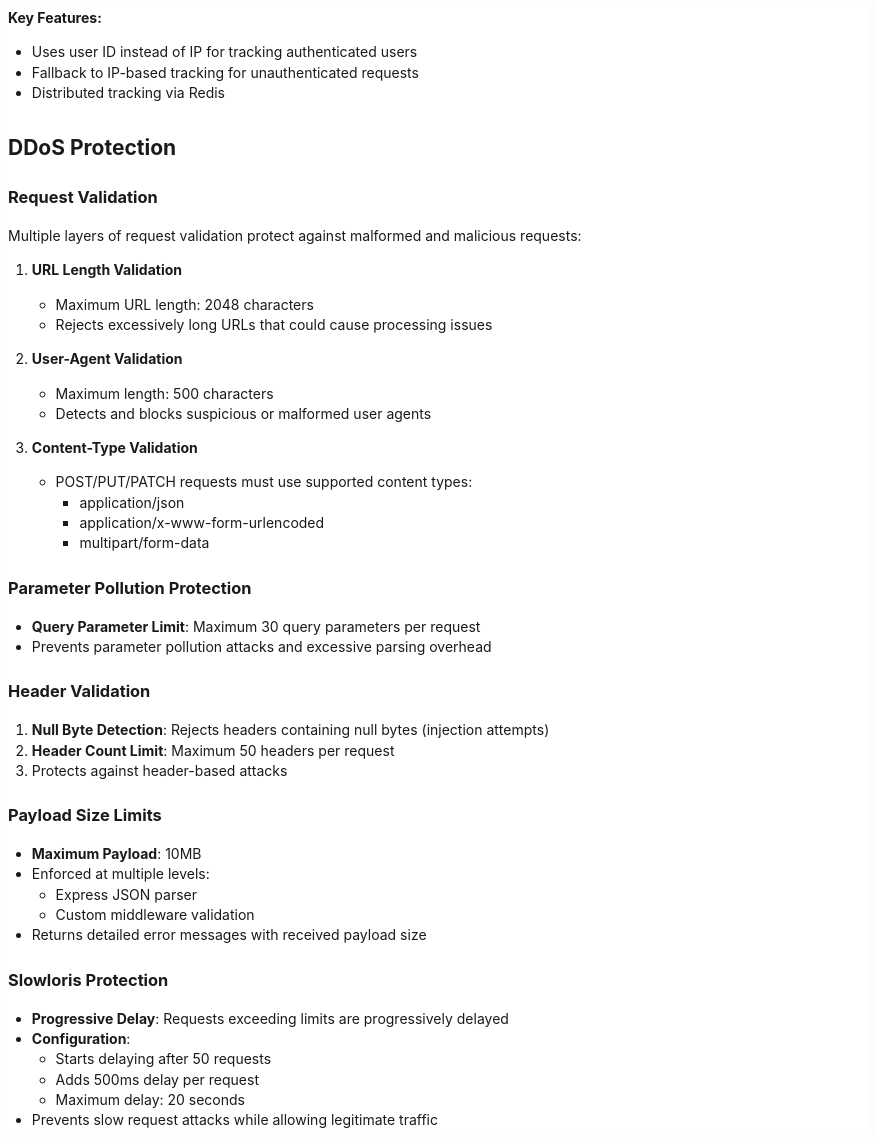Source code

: **Key Features:**
- Uses user ID instead of IP for tracking authenticated users
- Fallback to IP-based tracking for unauthenticated requests
- Distributed tracking via Redis

## DDoS Protection

### Request Validation

Multiple layers of request validation protect against malformed and malicious requests:

1. **URL Length Validation**
   - Maximum URL length: 2048 characters
   - Rejects excessively long URLs that could cause processing issues

2. **User-Agent Validation**
   - Maximum length: 500 characters
   - Detects and blocks suspicious or malformed user agents

3. **Content-Type Validation**
   - POST/PUT/PATCH requests must use supported content types:
     - application/json
     - application/x-www-form-urlencoded
     - multipart/form-data

### Parameter Pollution Protection

- **Query Parameter Limit**: Maximum 30 query parameters per request
- Prevents parameter pollution attacks and excessive parsing overhead

### Header Validation

1. **Null Byte Detection**: Rejects headers containing null bytes (injection attempts)
2. **Header Count Limit**: Maximum 50 headers per request
3. Protects against header-based attacks

### Payload Size Limits

- **Maximum Payload**: 10MB
- Enforced at multiple levels:
  - Express JSON parser
  - Custom middleware validation
- Returns detailed error messages with received payload size

### Slowloris Protection

- **Progressive Delay**: Requests exceeding limits are progressively delayed
- **Configuration**:
  - Starts delaying after 50 requests
  - Adds 500ms delay per request
  - Maximum delay: 20 seconds
- Prevents slow request attacks while allowing legitimate traffic
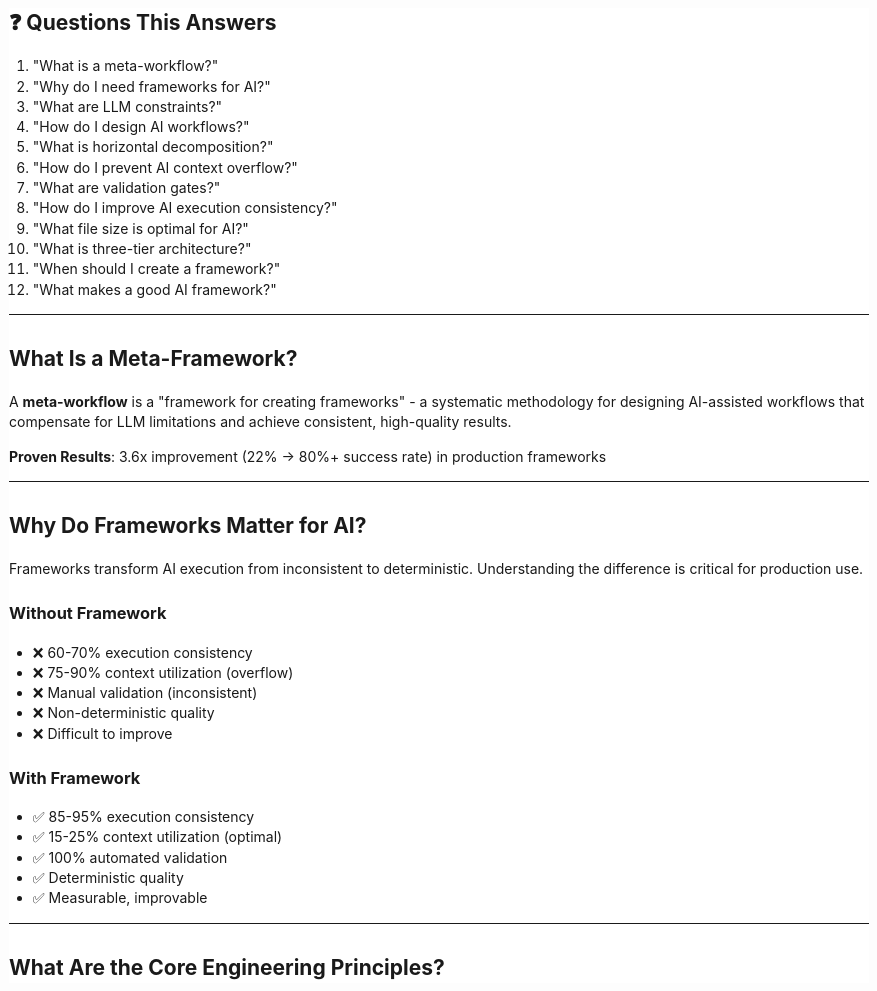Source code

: 
## ❓ Questions This Answers

1. "What is a meta-workflow?"
2. "Why do I need frameworks for AI?"
3. "What are LLM constraints?"
4. "How do I design AI workflows?"
5. "What is horizontal decomposition?"
6. "How do I prevent AI context overflow?"
7. "What are validation gates?"
8. "How do I improve AI execution consistency?"
9. "What file size is optimal for AI?"
10. "What is three-tier architecture?"
11. "When should I create a framework?"
12. "What makes a good AI framework?"

---

## What Is a Meta-Framework?

A **meta-workflow** is a "framework for creating frameworks" - a systematic methodology for designing AI-assisted workflows that compensate for LLM limitations and achieve consistent, high-quality results.

**Proven Results**: 3.6x improvement (22% → 80%+ success rate) in production frameworks

---

## Why Do Frameworks Matter for AI?

Frameworks transform AI execution from inconsistent to deterministic. Understanding the difference is critical for production use.

### Without Framework
- ❌ 60-70% execution consistency
- ❌ 75-90% context utilization (overflow)
- ❌ Manual validation (inconsistent)
- ❌ Non-deterministic quality
- ❌ Difficult to improve

### With Framework
- ✅ 85-95% execution consistency
- ✅ 15-25% context utilization (optimal)
- ✅ 100% automated validation
- ✅ Deterministic quality
- ✅ Measurable, improvable

---

## What Are the Core Engineering Principles?

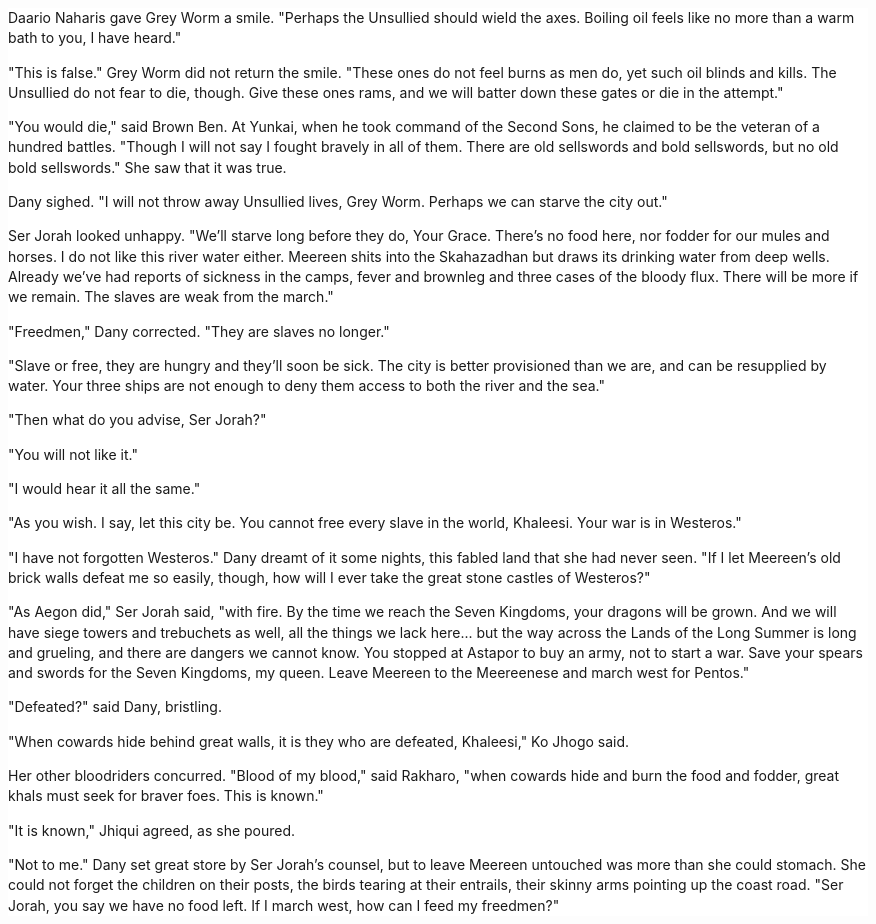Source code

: Daario Naharis gave Grey Worm a smile. "Perhaps the Unsullied should wield the axes. Boiling oil feels like no more than a warm bath to you, I have heard."

"This is false." Grey Worm did not return the smile. "These ones do not feel burns as men do, yet such oil blinds and kills. The Unsullied do not fear to die, though. Give these ones rams, and we will batter down these gates or die in the attempt."

"You would die," said Brown Ben. At Yunkai, when he took command of the Second Sons, he claimed to be the veteran of a hundred battles. "Though I will not say I fought bravely in all of them. There are old sellswords and bold sellswords, but no old bold sellswords." She saw that it was true.

Dany sighed. "I will not throw away Unsullied lives, Grey Worm. Perhaps we can starve the city out."

Ser Jorah looked unhappy. "We’ll starve long before they do, Your Grace. There’s no food here, nor fodder for our mules and horses. I do not like this river water either. Meereen shits into the Skahazadhan but draws its drinking water from deep wells. Already we’ve had reports of sickness in the camps, fever and brownleg and three cases of the bloody flux. There will be more if we remain. The slaves are weak from the march."

"Freedmen," Dany corrected. "They are slaves no longer."

"Slave or free, they are hungry and they’ll soon be sick. The city is better provisioned than we are, and can be resupplied by water. Your three ships are not enough to deny them access to both the river and the sea."

"Then what do you advise, Ser Jorah?"

"You will not like it."

"I would hear it all the same."

"As you wish. I say, let this city be. You cannot free every slave in the world, Khaleesi. Your war is in Westeros."

"I have not forgotten Westeros." Dany dreamt of it some nights, this fabled land that she had never seen. "If I let Meereen’s old brick walls defeat me so easily, though, how will I ever take the great stone castles of Westeros?"

"As Aegon did," Ser Jorah said, "with fire. By the time we reach the Seven Kingdoms, your dragons will be grown. And we will have siege towers and trebuchets as well, all the things we lack here... but the way across the Lands of the Long Summer is long and grueling, and there are dangers we cannot know. You stopped at Astapor to buy an army, not to start a war. Save your spears and swords for the Seven Kingdoms, my queen. Leave Meereen to the Meereenese and march west for Pentos."

"Defeated?" said Dany, bristling.

"When cowards hide behind great walls, it is they who are defeated, Khaleesi," Ko Jhogo said.

Her other bloodriders concurred. "Blood of my blood," said Rakharo, "when cowards hide and burn the food and fodder, great khals must seek for braver foes. This is known."

"It is known," Jhiqui agreed, as she poured.

"Not to me." Dany set great store by Ser Jorah’s counsel, but to leave Meereen untouched was more than she could stomach. She could not forget the children on their posts, the birds tearing at their entrails, their skinny arms pointing up the coast road. "Ser Jorah, you say we have no food left. If I march west, how can I feed my freedmen?"
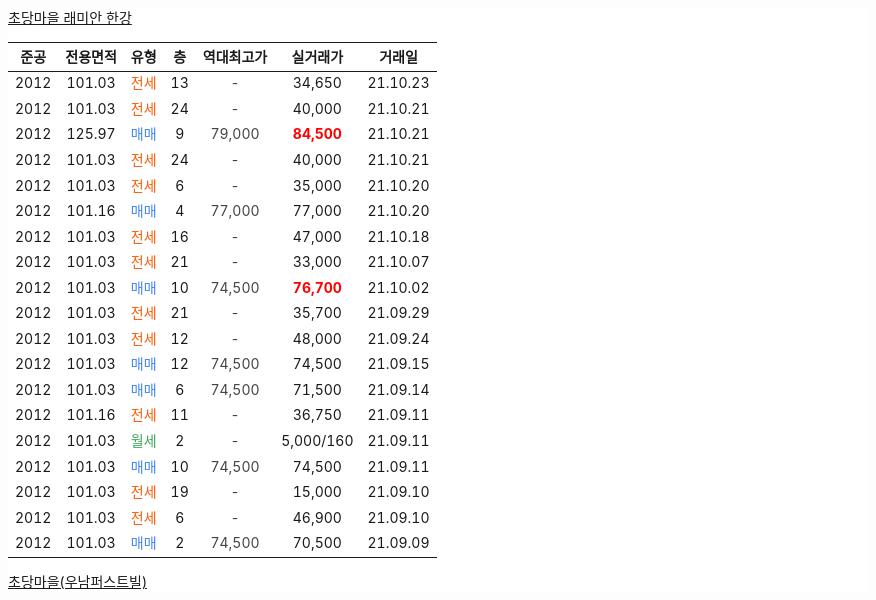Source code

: 
<script async src="https://pagead2.googlesyndication.com/pagead/js/adsbygoogle.js"></script>

<ins class="adsbygoogle"
     style="display:block"
     data-ad-client="ca-pub-1142216861245946"
     data-ad-slot="4805727019"
     data-ad-format="auto"
     data-full-width-responsive="true"></ins>
<script>
     (adsbygoogle = window.adsbygoogle || []).push({});
</script>


[초당마을 래미안 한강](https://search.naver.com/search.naver?query=%EC%B4%88%EB%8B%B9%EB%A7%88%EC%9D%84+%EB%9E%98%EB%AF%B8%EC%95%88+%ED%95%9C%EA%B0%95)

|준공|전용면적|유형|층|역대최고가|실거래가|거래일|
|:---:|:---:|:---:|:---:|:---:|:---:|:---:|
|2012|101.03|<span style="color:#FF5A00">전세</span>|13|<span style="color:#444444">-</span>|34,650|21.10.23|
|2012|101.03|<span style="color:#FF5A00">전세</span>|24|<span style="color:#444444">-</span>|40,000|21.10.21|
|2012|125.97|<span style="color:#4285F3">매매</span>|9|<span style="color:#444444">79,000</span>|<b><span style="color:#FF0000">84,500</span></b>|21.10.21|
|2012|101.03|<span style="color:#FF5A00">전세</span>|24|<span style="color:#444444">-</span>|40,000|21.10.21|
|2012|101.03|<span style="color:#FF5A00">전세</span>|6|<span style="color:#444444">-</span>|35,000|21.10.20|
|2012|101.16|<span style="color:#4285F3">매매</span>|4|<span style="color:#444444">77,000</span>|77,000|21.10.20|
|2012|101.03|<span style="color:#FF5A00">전세</span>|16|<span style="color:#444444">-</span>|47,000|21.10.18|
|2012|101.03|<span style="color:#FF5A00">전세</span>|21|<span style="color:#444444">-</span>|33,000|21.10.07|
|2012|101.03|<span style="color:#4285F3">매매</span>|10|<span style="color:#444444">74,500</span>|<b><span style="color:#FF0000">76,700</span></b>|21.10.02|
|2012|101.03|<span style="color:#FF5A00">전세</span>|21|<span style="color:#444444">-</span>|35,700|21.09.29|
|2012|101.03|<span style="color:#FF5A00">전세</span>|12|<span style="color:#444444">-</span>|48,000|21.09.24|
|2012|101.03|<span style="color:#4285F3">매매</span>|12|<span style="color:#444444">74,500</span>|74,500|21.09.15|
|2012|101.03|<span style="color:#4285F3">매매</span>|6|<span style="color:#444444">74,500</span>|71,500|21.09.14|
|2012|101.16|<span style="color:#FF5A00">전세</span>|11|<span style="color:#444444">-</span>|36,750|21.09.11|
|2012|101.03|<span style="color:#34A853">월세</span>|2|<span style="color:#444444">-</span>|5,000/160|21.09.11|
|2012|101.03|<span style="color:#4285F3">매매</span>|10|<span style="color:#444444">74,500</span>|74,500|21.09.11|
|2012|101.03|<span style="color:#FF5A00">전세</span>|19|<span style="color:#444444">-</span>|15,000|21.09.10|
|2012|101.03|<span style="color:#FF5A00">전세</span>|6|<span style="color:#444444">-</span>|46,900|21.09.10|
|2012|101.03|<span style="color:#4285F3">매매</span>|2|<span style="color:#444444">74,500</span>|70,500|21.09.09|

[초당마을(우남퍼스트빌)](https://search.naver.com/search.naver?query=%EC%B4%88%EB%8B%B9%EB%A7%88%EC%9D%84%28%EC%9A%B0%EB%82%A8%ED%8D%BC%EC%8A%A4%ED%8A%B8%EB%B9%8C%29)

····················

* _What this task involves_: From the line containing "- application/json" down to the line containing "- **Maximum Payload**: 10MB" in the material above, reproduce every line exactly, including the two end lines.

* _Answer space_:
     - application/json
     - application/x-www-form-urlencoded
     - multipart/form-data

### Parameter Pollution Protection

- **Query Parameter Limit**: Maximum 30 query parameters per request
- Prevents parameter pollution attacks and excessive parsing overhead

### Header Validation

1. **Null Byte Detection**: Rejects headers containing null bytes (injection attempts)
2. **Header Count Limit**: Maximum 50 headers per request
3. Protects against header-based attacks

### Payload Size Limits

- **Maximum Payload**: 10MB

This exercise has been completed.